Requirement: In your copy of the data, keep every word exact and include no pictures.

(Data extracted from a collection)

┏━━

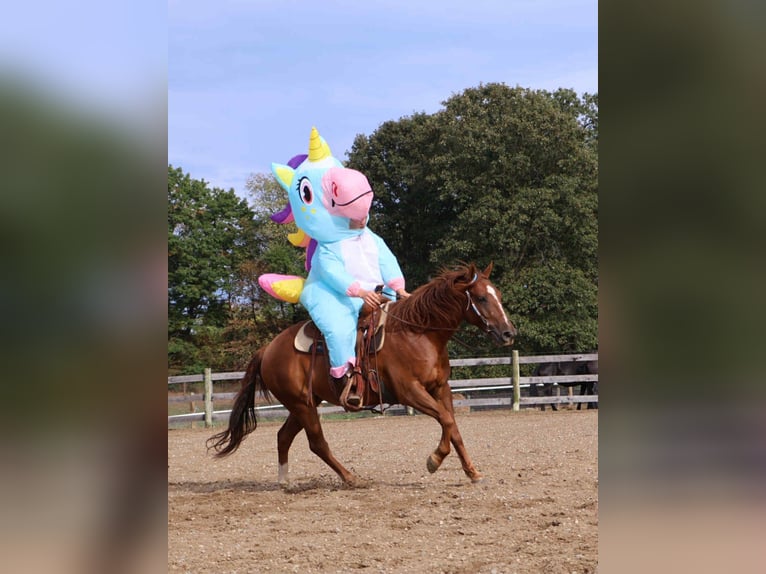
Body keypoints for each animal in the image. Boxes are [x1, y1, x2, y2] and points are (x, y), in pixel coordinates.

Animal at [207, 262, 516, 486]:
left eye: (499, 296)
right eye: (480, 298)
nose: (508, 333)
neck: (418, 332)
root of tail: (267, 349)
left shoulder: (440, 388)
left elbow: (453, 427)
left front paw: (472, 472)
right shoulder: (410, 391)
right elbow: (446, 420)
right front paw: (434, 460)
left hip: (304, 403)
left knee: (284, 436)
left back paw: (285, 482)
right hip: (302, 405)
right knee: (317, 443)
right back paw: (351, 478)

┗━━

Task solution:
Body keypoints for each animal in the image. Boxes are [x1, y1, x2, y2] and points are (x, y), in pixel coordinates.

Animal at [207, 262, 516, 486]:
left eye: (499, 296)
right eye: (480, 298)
nose: (508, 333)
neck: (418, 332)
root of tail: (267, 349)
left shoulder: (440, 388)
left elbow: (453, 427)
left front paw: (472, 472)
right shoulder: (410, 391)
right elbow: (446, 420)
right front paw: (434, 460)
left hip: (304, 403)
left knee: (284, 436)
left back paw: (285, 482)
right hip: (302, 405)
right knee: (317, 443)
right back paw: (351, 478)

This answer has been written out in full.